My favourite snapshot of a moment during my two hours and 22 minutes of execise today was at around the 14 kilometre mark. A dog was rolling in the snow, on its back, then got up and shook off the fluffy snow. It was the second dog I saw today jumping on the ground. It looked truely happy, and if you can imagine one doing so, it was almost making snow angels. I haven't seen anyone go and make snow angels in ages. I haven't done so in decades.

Ten kilometres later, I was hurting in the best possible way. My face felt both sunburnt and wind chapped, both warmed by exercise and UV rays but frozen by the winter's chill. But I thought about how fortunate it was that I found time on this glorious Sunday morning, to commune with my own personal passion. Yes, later I may be vegging in front of the TV, playing video games, or cooking a great meal, but even in the work that went into my long run today, I found that was nothing more childish that seeking some time for myself, some time to play in the snow.

Thursday, January 06, 2011

And after that interlude

I can already feel the tan fading, and by the time I was working my way up the bridge into my first kilometre, in the snow, the reality of the training season has set in.

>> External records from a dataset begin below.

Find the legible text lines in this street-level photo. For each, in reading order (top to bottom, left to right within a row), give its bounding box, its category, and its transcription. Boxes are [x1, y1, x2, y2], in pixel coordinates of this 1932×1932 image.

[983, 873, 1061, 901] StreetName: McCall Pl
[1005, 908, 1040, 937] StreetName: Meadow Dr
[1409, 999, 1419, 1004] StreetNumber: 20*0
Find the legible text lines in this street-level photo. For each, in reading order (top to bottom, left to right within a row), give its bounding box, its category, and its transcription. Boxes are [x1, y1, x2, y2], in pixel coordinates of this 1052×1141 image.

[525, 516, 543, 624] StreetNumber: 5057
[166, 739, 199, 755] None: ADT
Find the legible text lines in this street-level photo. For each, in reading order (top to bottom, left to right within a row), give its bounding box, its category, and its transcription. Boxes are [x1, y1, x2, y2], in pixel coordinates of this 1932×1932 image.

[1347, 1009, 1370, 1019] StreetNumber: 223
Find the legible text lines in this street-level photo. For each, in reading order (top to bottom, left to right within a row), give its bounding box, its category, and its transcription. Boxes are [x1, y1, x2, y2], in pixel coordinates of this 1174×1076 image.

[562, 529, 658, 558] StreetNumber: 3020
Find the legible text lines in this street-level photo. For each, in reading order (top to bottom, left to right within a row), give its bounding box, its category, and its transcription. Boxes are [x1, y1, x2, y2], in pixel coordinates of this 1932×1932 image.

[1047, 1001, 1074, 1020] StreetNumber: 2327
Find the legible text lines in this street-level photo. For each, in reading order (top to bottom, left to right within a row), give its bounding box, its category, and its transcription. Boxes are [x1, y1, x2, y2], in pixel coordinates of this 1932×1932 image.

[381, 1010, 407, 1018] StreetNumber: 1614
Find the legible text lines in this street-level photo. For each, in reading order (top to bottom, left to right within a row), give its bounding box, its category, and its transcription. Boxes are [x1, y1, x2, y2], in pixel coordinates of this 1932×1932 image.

The reality: I've taken the mileage way down in the past month. Fine, I've extended the down period after the fall. Also, the past week of hanging out in the Dominican Republic taught me one thing. All inclusives and the appetite of a marathoner don't mix well. I'm now targetting my training efforts for the dinner table as well as the roads. So fitness and running won't be a problem, however daunting, to ramp back up to the 50 mile plus mark. My vow is to stock the fridge with tonnes of fruits and veggies and really eliminate all the junk out of my house. It works when I shop smart at the grocery store and avoid takeout for meals. It's doable.

The races are set. In exactly two months, I'll be the 1:45 pace bunny for the Chilly Half Marathon in Burlington, followed by the Around the Bay 30K in late month. Next, it'll be Boson, followed by a shorter (5K race) in April, then my 'goal' Toronto Marathon in May. With all that planned, I've got plenty of work to get to race shape by the time I put on those rabbit ears.

As I was finishing up my snowy six miler tonight, I looked across the street at one of those condo gyms, which usually have two or three people working out at the supper hour. Today, about a dozen packed the room. New Year's Resolution crowd is so predictable, and I've never trapped myself into that thinking. I did have to fight the urge to stay in rather than do my run, but I think I shook off that feeling. Running in the winter is not easy, treading on snow takes a little more effort and every stride is a bit harder. I always thought that extra work helps you get marathon fit for late March and April when the snow clears and you can really go all out on the roads.

The months ahead: Night time and early mornings will be on the schedule. I'll have to break out the thermal underwear, double up on the mitts, crack open those hand warmers and face those long runs with dread. Sure, they're great four miles in, but it'll still hurt at first. On some runs, like I did today, I'll try to picture what it was like to run in the warm sand, oceanside, my fare feet striking the salty tide.